Mission statement: https://gram-editor.com/docs/mission/
- Fork of Zed
- No telemetry
- No AI “features”
- No Terms of Service
- No automatic binary downloads without consent
- Ursula Le Guin quotes on their website
- Project hosted on Codeberg
- Cute toad
Holy fuck, I’m in love 
I’m sorry but I’m too far deep into emacs to ever use anything else
I wish I got into emacs when my brain was still playable lol. Every time I open it to try and learn I feel like I spend 70% of my time messing with configs and scripts/extensions. Same with Vim (though vim/vi/micro/nano are fantastic when I just want to quickly edit a file).
I hate that I’m just a VSCode plebian now, but the defaults are good enough to just work for me. Maybe one day I’ll set up a whole dotfile management system, but I have too much work to do lol
I used VCCode for the longest time because yeah it just kinda works. My emacs config started very slim and I just add a little to it over time when I want something new. It keeps me from getting overwhelmed.
That’s what I’m probably going to end up doing too. I have to use Windows for work though, and interact with weird ass APIs that only have closed plugins though Microsoft channels though.
Like the ArcGIS Pro debugger only works with VisualStudio and VSCode, I need to be able to hook into the running process so I can set breakpoints in my scripts since their codebase is so fucked that sometimes the only way to tell what’s happening is to read a dump.
I want you get away from ESRI, but it’s like trying to get away from Autodesk. Even if you have a solution that works well, getting anyone to accept it is almost impossible unless they happen to have some weird nerd or a Dutchman on staff.
Isn’t the whole point of Zed being an open source Agentic IDE/Text Editor? I can’t say I really understand stripping it down from it’s main concept, considering that VSCodium, Helix, Kate, Geany, Emacs, Neovim, etc., are all great and ethical foss projects.

▶ Excerpted data
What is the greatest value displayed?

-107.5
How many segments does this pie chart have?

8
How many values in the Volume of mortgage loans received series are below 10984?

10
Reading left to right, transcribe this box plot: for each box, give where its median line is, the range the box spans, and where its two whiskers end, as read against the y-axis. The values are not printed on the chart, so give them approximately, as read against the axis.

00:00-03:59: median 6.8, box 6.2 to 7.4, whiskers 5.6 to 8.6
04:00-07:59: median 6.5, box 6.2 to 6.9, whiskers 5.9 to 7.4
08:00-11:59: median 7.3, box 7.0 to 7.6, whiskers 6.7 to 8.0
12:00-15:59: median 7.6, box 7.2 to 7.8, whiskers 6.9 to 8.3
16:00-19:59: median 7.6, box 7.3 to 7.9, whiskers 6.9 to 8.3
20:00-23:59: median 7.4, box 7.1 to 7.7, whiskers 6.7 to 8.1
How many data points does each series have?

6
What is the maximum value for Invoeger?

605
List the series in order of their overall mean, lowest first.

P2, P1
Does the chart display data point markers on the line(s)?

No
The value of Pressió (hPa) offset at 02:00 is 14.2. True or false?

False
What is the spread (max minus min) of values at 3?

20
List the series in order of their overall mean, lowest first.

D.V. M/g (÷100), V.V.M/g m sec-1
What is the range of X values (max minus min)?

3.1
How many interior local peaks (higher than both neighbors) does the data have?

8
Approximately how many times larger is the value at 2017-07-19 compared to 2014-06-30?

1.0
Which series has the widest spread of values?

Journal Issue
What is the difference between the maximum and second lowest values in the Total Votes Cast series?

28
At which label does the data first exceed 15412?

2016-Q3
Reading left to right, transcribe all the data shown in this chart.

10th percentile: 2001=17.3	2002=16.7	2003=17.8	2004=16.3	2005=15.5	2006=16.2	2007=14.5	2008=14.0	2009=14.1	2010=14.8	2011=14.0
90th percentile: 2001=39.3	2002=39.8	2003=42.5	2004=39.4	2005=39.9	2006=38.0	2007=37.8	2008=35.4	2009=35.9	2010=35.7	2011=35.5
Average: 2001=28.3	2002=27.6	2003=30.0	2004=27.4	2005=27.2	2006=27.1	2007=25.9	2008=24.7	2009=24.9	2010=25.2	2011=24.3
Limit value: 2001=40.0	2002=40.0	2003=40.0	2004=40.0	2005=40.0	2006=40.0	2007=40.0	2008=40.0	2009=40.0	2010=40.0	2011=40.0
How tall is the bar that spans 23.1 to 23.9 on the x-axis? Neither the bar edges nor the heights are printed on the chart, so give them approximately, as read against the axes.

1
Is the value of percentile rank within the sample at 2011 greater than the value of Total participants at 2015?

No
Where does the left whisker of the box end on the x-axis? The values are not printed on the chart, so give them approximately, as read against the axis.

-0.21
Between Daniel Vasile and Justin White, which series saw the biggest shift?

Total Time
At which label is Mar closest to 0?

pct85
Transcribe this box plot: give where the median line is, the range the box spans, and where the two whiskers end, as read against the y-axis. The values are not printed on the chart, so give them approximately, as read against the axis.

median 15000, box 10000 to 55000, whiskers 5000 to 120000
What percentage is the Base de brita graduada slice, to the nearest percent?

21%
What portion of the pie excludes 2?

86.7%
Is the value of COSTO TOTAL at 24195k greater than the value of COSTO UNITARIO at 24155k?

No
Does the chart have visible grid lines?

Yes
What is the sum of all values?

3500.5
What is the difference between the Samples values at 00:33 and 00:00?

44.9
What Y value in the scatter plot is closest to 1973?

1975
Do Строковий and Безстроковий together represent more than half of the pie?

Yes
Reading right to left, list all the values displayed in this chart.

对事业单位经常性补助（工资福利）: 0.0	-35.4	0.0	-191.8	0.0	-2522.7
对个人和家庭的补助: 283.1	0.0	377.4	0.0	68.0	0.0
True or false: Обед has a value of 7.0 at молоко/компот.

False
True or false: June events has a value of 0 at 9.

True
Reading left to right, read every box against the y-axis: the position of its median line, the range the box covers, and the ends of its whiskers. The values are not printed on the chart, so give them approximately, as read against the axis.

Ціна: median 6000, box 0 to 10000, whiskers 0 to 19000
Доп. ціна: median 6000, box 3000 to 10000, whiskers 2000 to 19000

▶ Directions for this task
Please rewrite the part of the editor discussion that opens with the words containing "Isn’t the whole" and closes with "ethical foss projects.", swapping "Neovim" for "Vim".

▶ Exercise answer
Isn’t the whole point of Zed being an open source Agentic IDE/Text Editor? I can’t say I really understand stripping it down from it’s main concept, considering that VSCodium, Helix, Kate, Geany, Emacs, Vim, etc., are all great and ethical foss projects.